Artist statement, June 8, 2005
SOMEONE ASKED
Words and pictures by nature don’t agree. There is no good fit. I can’t say what I do or have done, but I know what I want, what I try to do. I can tell how I aim. I can’t say how I land.
When I began, I hated what I couldn’t control—all the annoying things I couldn’t see in the moment of taking a photograph, the crazy stuff that jumps into the edges of pictures. Now I like that part the best. But I do want to be accurate, although “accurate” is a slippery word. I don’t mean a quality of photography. I think Cezanne, Ingres, and de Kooning are all accurate. I don’t think Ansel Adams is accurate. If you look at a Hiroshige woodcut of a whirlpool, you figure it is a fanciful rendition because how accurate can a woodcut be? But if you go to see the whirlpool, you see that he is telling you exactly what it looks like.

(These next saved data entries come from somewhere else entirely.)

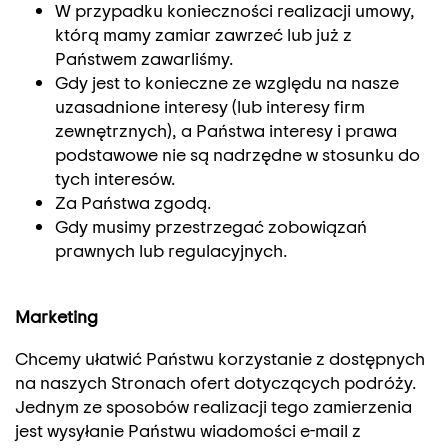
W przypadku konieczności realizacji umowy,
którą mamy zamiar zawrzeć lub już z
Państwem zawarliśmy.
Gdy jest to konieczne ze względu na nasze
uzasadnione interesy (lub interesy firm
zewnętrznych), a Państwa interesy i prawa
podstawowe nie są nadrzędne w stosunku do
tych interesów.
Za Państwa zgodą.
Gdy musimy przestrzegać zobowiązań
prawnych lub regulacyjnych.
Marketing
Chcemy ułatwić Państwu korzystanie z dostępnych
na naszych Stronach ofert dotyczących podróży.
Jednym ze sposobów realizacji tego zamierzenia
jest wysyłanie Państwu wiadomości e-mail z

I think when someone first looks at a photograph they automatically wonder, “What is it?” I want a photograph that easily answers that question. I want to be extremely obvious; obfuscation is bad grammar. Hopefully, the two-dimensional arrangements of shapes on the paper will be as lively and interesting as the three-dimensional world trapped inside the photograph. There should also be something there you haven’t seen before. Something should happen in the act of looking.
I want a photograph that makes me aware of what is physically in front of me, a photograph that gives me the pleasure of getting lost. It is like asking yourself a joke: not really knowing what the answer is, giving up, and then seeing the punch line and really laughing.